EMPREGO – Toda essa movimentação rende, somando as cooperativas, 27 mil postos de trabalho da Região Oeste do Paraná. Parte diretamente relacionada à cadeia do peixe. O coordenador de manutenção Lucinei Almarone Ramiro, por exemplo, trocou o emprego numa usina de açúcar e álcool em Naviraí, no Mato Grosso do Sul, por um cargo na C. Vale de Palotina há pouco mais de três anos.

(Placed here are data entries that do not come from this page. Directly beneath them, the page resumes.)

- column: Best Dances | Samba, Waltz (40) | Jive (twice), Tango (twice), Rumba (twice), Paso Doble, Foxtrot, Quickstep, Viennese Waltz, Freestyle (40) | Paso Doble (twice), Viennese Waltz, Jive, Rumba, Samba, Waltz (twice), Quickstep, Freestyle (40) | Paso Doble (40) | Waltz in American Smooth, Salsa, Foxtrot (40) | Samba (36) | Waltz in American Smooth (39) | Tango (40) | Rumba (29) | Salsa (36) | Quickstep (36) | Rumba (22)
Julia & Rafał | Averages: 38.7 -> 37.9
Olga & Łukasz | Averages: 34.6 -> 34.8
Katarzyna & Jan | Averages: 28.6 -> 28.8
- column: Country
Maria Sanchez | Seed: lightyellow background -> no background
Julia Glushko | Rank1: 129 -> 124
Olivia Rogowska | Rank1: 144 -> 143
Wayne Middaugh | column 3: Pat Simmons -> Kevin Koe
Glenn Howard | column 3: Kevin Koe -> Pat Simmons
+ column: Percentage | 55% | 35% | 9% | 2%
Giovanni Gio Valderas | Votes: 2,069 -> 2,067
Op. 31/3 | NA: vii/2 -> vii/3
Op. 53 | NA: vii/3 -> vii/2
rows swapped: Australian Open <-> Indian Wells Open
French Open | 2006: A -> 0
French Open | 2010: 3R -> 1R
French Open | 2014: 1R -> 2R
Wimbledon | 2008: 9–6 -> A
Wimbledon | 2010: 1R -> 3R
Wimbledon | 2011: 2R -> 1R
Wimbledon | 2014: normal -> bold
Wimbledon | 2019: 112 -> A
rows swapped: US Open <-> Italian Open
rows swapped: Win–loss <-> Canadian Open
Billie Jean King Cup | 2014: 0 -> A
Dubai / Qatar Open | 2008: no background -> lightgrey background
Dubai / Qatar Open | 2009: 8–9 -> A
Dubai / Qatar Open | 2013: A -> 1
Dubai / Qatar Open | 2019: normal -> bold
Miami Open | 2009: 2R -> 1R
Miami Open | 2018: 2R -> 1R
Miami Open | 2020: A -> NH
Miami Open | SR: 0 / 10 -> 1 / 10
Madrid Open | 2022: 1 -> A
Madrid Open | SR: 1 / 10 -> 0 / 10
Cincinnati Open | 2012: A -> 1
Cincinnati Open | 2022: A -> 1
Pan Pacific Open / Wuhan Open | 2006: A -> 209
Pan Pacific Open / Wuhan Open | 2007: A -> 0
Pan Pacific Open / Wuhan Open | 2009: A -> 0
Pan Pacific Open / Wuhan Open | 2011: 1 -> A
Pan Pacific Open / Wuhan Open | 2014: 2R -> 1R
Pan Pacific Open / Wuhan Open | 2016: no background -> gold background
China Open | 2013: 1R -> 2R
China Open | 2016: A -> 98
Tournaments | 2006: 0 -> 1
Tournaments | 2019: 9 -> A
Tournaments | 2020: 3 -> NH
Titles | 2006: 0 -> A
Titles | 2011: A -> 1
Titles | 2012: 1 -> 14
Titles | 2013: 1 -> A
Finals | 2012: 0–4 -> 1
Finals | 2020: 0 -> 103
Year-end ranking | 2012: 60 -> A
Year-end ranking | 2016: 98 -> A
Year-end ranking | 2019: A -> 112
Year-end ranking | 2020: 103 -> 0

Começou a cuidar das máquinas antes mesmo de o frigorífico de peixes ser inaugurado. Estudou, casou, mudou de cargo e montou uma espécie de República do Mato Grosso do Sul na cidade, sendo o responsável direto pela contratação de quatro amigos do antigo estado. “A região é boa demais, só não trabalha quem não quer”, diz. “E eu que nunca havia ouvido falar de frigorífico de peixe, agora posso dizer que o peixe transformou a minha vida”, afirma ele, que autoproclama um pescador das águas doces do Pantanal.
Outro caso é o de Franciele Nogueira Borges. Ela entrou como auxiliar no frigorífico da Copacol em Nova Aurora, virou coordenadora e agora conta os dias para chegar janeiro e pegar o diploma de Processos Gerais. Será mais uma graduada na cooperativa, com foco em seguir crescendo na carreira. “Tenho muito orgulho de tudo. E de poder dizer que Nova Aurora é a capital nacional da tilápia”, diz, sorrindo.